- _Requirement_
In the personal essay about becoming a mother, what words does the narrator say to the newborn son when he is first placed on the narrator's chest?

- _Extract provided_
┄┄┄┄┄┄

There is no feeling like that moment.

When you're describing a mural painted along the walls of a long hallway, where do you start? So much of each image relies on the entire scene to make sense, and trying to describe any part of it would ultimately fall short because it has no real beginning to anchor it. For me, that's what those first few moments with my son were like. Just when I wanted to give up, just when i felt myself ending, I felt him beginning.

They helped him up to my chest and he looked at me with these huge, clear, open eyes. There is no way to describe love like that without a cliche.

"Hi Jonah" I said. And he looked at me like he understood. Like he'd been waiting for me too.

Sometimes in coping with the nightmare of my labor, or the hyperbilirubin anema that kept him in the NICU for two days after that, in a box under UV lights instead of being in my arms, I go back to that first moment and lose myself in the little details. Like a mural, there are different places to begin and end, details to flesh out and linger over. His perfect tiny body on mine. Pulling him to my breast that first time... his shock of bright hair... his little fingers holding on to me for dear life.

There is nothing like becoming a mother. I know that a year ago those words would have broken my heart because there's nothing like *not* becoming a mother either. But no matter how long your road is, how hard and how lonely, every single step is worth it. Every glimpse of the babies that you never get to meet will be perfect in its own exquisitely painful way when you meet the baby you spent all that time finding.

┄┄┄┄┄┄

- _Data under study_
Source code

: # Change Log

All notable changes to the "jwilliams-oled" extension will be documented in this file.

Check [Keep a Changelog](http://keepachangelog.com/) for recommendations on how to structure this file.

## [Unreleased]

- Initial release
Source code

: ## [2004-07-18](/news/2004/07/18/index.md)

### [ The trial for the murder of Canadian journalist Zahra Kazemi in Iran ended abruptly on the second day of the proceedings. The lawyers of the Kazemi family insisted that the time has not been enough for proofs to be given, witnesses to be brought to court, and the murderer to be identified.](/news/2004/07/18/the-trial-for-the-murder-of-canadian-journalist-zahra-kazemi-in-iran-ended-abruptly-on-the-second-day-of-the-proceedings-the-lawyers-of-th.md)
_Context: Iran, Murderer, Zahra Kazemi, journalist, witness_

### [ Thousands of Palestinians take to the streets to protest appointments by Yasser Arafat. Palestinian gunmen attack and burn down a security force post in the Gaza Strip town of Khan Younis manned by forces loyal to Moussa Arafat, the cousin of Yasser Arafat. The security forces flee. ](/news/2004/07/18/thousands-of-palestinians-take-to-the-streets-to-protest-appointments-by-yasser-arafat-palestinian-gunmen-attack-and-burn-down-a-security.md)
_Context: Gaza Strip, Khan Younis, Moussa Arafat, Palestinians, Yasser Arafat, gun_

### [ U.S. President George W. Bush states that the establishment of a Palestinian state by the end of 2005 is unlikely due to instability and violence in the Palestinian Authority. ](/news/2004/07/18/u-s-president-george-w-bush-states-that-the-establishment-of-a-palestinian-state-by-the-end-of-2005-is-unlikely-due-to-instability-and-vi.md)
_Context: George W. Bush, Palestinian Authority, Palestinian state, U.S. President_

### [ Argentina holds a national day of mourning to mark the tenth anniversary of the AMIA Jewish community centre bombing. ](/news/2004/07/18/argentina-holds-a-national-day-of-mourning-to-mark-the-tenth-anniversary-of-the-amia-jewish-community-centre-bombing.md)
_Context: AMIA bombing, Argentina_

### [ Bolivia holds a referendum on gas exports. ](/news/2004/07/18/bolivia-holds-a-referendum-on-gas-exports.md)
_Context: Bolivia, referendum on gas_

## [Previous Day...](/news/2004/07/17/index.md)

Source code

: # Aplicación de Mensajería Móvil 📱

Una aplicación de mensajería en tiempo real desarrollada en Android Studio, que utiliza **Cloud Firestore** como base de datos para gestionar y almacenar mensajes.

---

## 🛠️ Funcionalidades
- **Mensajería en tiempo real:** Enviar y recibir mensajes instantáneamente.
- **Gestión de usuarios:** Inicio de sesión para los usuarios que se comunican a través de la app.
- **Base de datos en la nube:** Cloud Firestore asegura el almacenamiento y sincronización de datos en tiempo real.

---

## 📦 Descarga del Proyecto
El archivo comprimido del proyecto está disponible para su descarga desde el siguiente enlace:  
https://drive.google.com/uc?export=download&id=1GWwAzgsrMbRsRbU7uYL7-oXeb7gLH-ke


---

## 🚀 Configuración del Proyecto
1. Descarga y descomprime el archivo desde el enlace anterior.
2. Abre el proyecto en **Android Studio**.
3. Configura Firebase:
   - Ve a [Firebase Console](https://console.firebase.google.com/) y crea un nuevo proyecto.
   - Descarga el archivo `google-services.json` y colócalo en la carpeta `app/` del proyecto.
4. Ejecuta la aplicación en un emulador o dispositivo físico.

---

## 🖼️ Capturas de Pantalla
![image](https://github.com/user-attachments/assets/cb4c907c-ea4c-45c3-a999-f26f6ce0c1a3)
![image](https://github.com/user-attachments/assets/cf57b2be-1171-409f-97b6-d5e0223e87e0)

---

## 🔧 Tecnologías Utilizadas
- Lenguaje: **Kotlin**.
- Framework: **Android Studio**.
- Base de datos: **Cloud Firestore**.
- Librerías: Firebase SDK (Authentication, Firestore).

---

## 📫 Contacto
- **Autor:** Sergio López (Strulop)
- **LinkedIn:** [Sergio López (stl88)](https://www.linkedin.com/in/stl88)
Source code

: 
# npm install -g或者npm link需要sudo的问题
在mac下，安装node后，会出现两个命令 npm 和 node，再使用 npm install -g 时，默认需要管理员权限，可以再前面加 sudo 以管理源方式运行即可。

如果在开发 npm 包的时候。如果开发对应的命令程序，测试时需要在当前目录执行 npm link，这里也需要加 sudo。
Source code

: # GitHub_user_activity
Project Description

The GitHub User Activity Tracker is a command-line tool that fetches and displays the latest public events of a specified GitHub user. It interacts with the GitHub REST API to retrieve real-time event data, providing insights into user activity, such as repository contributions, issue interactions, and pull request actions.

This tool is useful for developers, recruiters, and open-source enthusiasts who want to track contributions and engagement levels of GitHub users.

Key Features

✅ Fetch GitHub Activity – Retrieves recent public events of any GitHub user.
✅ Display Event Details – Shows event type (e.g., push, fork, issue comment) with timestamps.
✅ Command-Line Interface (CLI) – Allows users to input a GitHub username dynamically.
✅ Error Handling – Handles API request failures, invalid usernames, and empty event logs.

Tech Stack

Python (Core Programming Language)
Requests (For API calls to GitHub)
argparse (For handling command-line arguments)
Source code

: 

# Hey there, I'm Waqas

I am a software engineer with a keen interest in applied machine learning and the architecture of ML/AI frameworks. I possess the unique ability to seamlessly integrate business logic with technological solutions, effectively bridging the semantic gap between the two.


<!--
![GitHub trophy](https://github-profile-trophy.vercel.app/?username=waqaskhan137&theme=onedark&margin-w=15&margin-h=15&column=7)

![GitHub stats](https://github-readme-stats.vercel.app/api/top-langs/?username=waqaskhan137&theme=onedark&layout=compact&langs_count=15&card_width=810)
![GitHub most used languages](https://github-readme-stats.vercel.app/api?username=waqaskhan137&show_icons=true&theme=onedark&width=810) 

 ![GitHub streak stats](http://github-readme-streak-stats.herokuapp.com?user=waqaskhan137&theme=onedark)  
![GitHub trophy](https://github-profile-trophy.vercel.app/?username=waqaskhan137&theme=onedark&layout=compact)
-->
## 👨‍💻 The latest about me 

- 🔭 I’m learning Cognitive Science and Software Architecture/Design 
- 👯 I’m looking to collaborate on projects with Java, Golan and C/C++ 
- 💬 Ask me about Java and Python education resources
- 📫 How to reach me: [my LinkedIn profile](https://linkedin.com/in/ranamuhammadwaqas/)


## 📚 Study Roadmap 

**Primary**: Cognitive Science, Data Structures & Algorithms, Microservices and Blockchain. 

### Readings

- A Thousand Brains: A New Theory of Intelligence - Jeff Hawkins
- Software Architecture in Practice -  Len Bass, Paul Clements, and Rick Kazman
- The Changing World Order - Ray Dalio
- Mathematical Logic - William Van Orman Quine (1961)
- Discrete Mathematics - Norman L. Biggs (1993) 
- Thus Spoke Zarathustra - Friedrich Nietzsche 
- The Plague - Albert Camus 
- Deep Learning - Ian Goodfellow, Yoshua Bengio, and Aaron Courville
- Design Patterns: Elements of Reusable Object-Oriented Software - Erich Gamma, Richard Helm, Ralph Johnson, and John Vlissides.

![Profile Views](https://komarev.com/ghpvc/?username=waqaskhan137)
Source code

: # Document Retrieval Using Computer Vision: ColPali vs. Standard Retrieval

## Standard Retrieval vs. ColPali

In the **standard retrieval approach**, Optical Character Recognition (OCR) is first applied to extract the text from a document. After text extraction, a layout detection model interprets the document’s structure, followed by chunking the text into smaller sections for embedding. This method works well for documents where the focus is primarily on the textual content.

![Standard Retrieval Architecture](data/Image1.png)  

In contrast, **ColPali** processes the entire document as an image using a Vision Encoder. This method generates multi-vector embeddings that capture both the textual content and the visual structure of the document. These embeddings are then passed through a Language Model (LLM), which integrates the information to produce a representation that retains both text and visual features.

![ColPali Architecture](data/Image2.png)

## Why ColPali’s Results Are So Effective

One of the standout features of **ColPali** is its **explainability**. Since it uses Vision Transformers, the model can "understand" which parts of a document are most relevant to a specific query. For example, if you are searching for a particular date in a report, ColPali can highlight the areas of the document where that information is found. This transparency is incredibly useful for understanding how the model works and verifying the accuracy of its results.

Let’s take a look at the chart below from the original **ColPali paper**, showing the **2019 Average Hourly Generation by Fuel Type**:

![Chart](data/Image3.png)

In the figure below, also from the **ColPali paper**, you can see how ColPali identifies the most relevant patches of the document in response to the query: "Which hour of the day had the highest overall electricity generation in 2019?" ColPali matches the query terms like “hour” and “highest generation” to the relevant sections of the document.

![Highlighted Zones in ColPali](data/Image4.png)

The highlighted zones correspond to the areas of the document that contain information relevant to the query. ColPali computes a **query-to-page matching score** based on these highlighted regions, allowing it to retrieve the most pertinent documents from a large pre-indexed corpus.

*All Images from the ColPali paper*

┄┄┄┄┄┄

- _Answer area_
"Hi Jonah"